_Recorded information_.
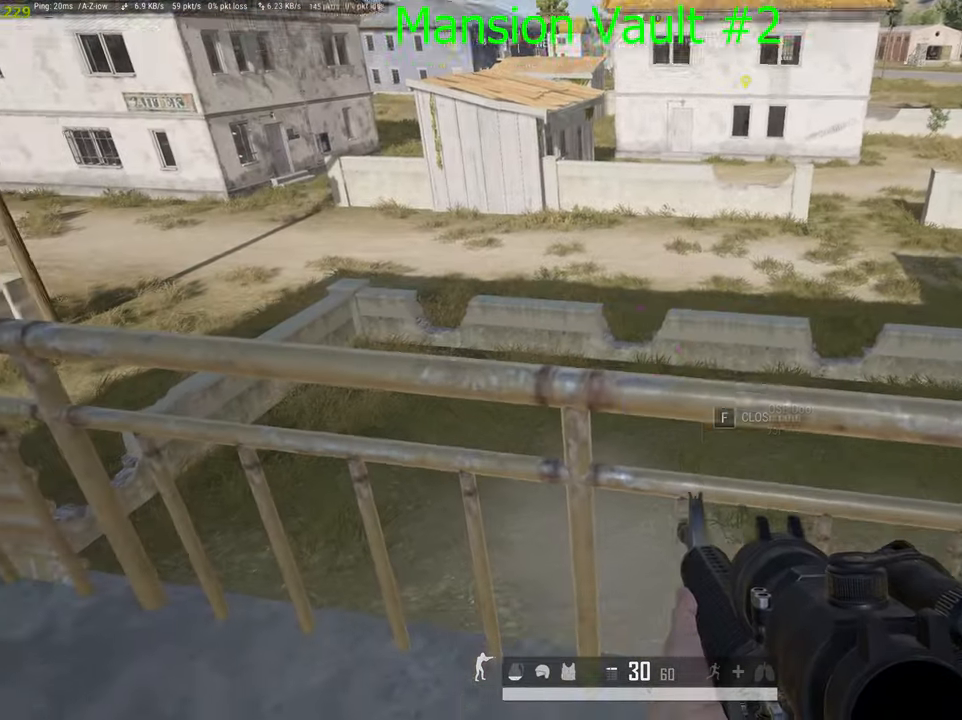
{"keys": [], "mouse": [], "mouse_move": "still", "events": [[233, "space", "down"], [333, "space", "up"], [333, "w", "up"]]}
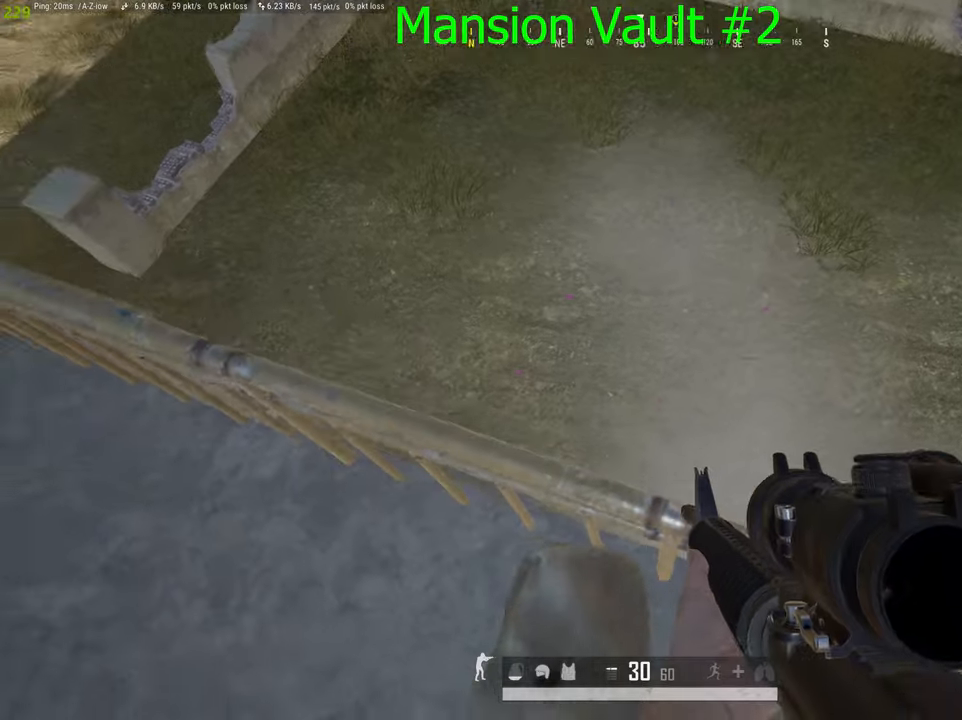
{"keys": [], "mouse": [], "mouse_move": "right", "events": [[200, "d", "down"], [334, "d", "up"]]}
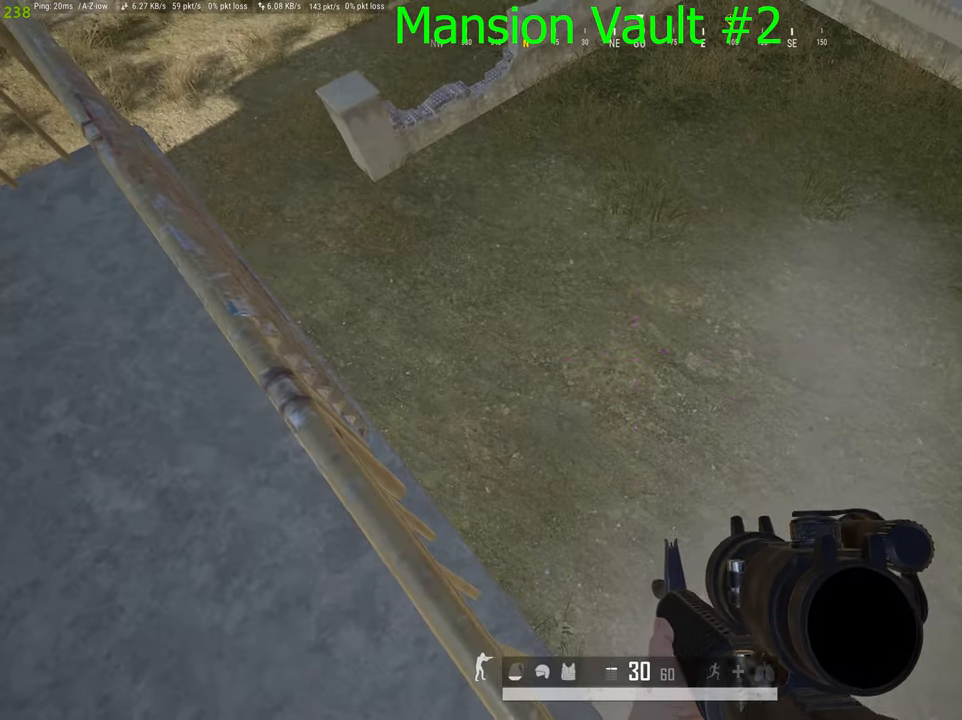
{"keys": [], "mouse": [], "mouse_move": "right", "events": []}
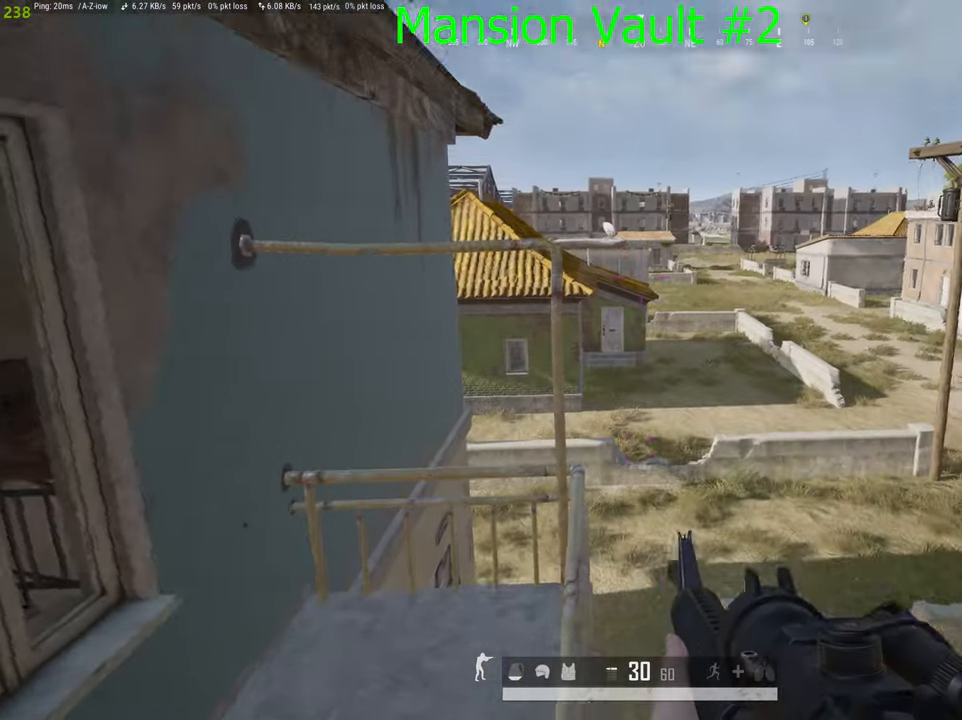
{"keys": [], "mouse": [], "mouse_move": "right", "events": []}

_Required work_. The material above is to be repeated word for word, with no images kept.

_Answer box_.
{"keys": [], "mouse": [], "mouse_move": "still", "events": [[233, "space", "down"], [333, "space", "up"], [333, "w", "up"]]}
{"keys": [], "mouse": [], "mouse_move": "right", "events": [[200, "d", "down"], [334, "d", "up"]]}
{"keys": [], "mouse": [], "mouse_move": "right", "events": []}
{"keys": [], "mouse": [], "mouse_move": "right", "events": []}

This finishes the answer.